• Отрывок из текста:
_ _ _ _
Рихард не сказать чтобы совсем, но в достаточной мере был равнодушен к денежной и бытовой сторонам жизни, однако теперь появилась жена, и неплохо было бы обзавестись сносным жильем. Им все удается, инфляция и жилищный кризис этой пары словно не касаются, по-видимому, платят в институте достаточно хорошо. В парке возле богатого особняка они сняли конюшню с жилым помещением для конюхов и переделали жилую часть в симпатичный домик. Художник из числа друзей Зорге занялся оформлением комнат, покрасив одну в красный, другую в желтый, а третью – в голубой цвет. Несмотря на нетрадиционное оформление, дом притягивал к себе людей. Сюда во множестве приходили друзья Рихарда по институту и редакции газеты, вечером собирались художники, музыканты, писатели. В общем, было весело – не менее весело, чем в доме Герлаха.

Кристина вспоминает о своем втором муже: «Он любил кошек и собак и играл с ними, как мальчишка. Не будучи особенно разборчивым в еде, он тем не менее с удовольствием готовил. Его меню было не очень обширным, однако, определенно, больше моего… Если блин разваливался, он мрачнел. Его не утешало, даже если я называла бесформенное произведение его кулинарного искусства королевским блюдом…».

Рихард к тому времени успел повысить и свой статус в партии. Он заведует партийной кассой своей организации, отвечает за картотеку членов учета и, кроме того, является связным между Франкфуртом и Берлином. Однако в его жизни все как-то уж слишком мирно. Учитывая логику биографии, это не могло быть надолго…


В конце 1922 года к власти пришло еще одно правительство во главе с экономистом Вильгельмом Куно. Экономика страны находилась на грани катастрофы, и новое правительство отказалось платить репарационные платежи. В ответ французы тут же оккупировали Рур, который давно хотели прибавить к уже захваченному Саару. Начиная с 1921 года они при каждом возникающем осложнении между Германией и союзниками угрожали оккупацией Рура, где было сосредоточено 90 % немецкой добычи угля и 70 % выплавки чугуна, и вот наконец дождались момента. Однако толку от этого не вышло никакого и никому. Немецкое правительство призвало шахтеров не давать французам угля, так что уголек не получил никто. Более того, нерасчетливая алчность французов аукнулась так, что державы-победительницы притихли всерьез и надолго.
_ _ _ _
• Материал для заданий:
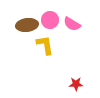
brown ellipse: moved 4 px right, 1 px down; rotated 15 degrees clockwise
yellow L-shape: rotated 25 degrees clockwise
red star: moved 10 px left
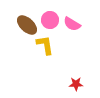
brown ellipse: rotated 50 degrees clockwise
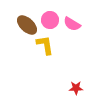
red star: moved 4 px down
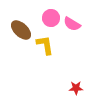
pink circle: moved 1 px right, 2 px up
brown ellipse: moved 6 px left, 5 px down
_ _ _ _
• Указания к упражнению:
**A)** Представьте в виде списка JSON строки записей, начиная со строки, где есть «brown ellipse: rotated 50 degrees clockwise», и до конца записей включительно: каждой строке соответствует одна строка списка, пустые строки пропускаются. Изображения в ответ не включайте.
**B)** Допишите продолжение текста о Рихарде Зорге и Германии начала 1920-х годов.
Текст и записи — два независимых друг от друга материала.

• Ответы к заданиям:
**A)**
[
  "brown ellipse: rotated 50 degrees clockwise",
  "red star: moved 4 px down",
  "pink circle: moved 1 px right, 2 px up",
  "brown ellipse: moved 6 px left, 5 px down"
]

**B)**
Лишенная топлива, экономика Германии вошла в тяжелейший кризис. По всей стране закрывались заводы, количество безработных выросло до 5 миллионов человек, инфляция приняла невероятные размеры. В августе 1923 года курс золотой марки составлял 1 млн, в сентябре – 23,5 млн, в октябре – 6 млрд, а в ноябре – 522 млрд бумажных марок. Население голодало. Мясо, молоко, жиры для большинства немцев были давно уже недоступны, а теперь не хватало даже хлеба и картофеля. Землевладельцы отказывались продавать продукты, торговцы придерживали товары, еще больше провоцируя инфляцию. По всей стране начались голодные бунты. Рабочие и безработные сбивались в продотряды, которые откровенно грабили деревню, выкапывали на полях картофель и собирали зерно. В сентябре, когда урожай был собран, а энергия недовольства масс по-прежнему требовала выхода, начались забастовки. Как оно обычно бывает в подобных ситуациях, рабочие «полевели» – не зря же Ленин в качестве одного из условий революционной ситуации ставит возросшие нужду и бедствия трудящихся масс. Резко выросло влияние коммунистов.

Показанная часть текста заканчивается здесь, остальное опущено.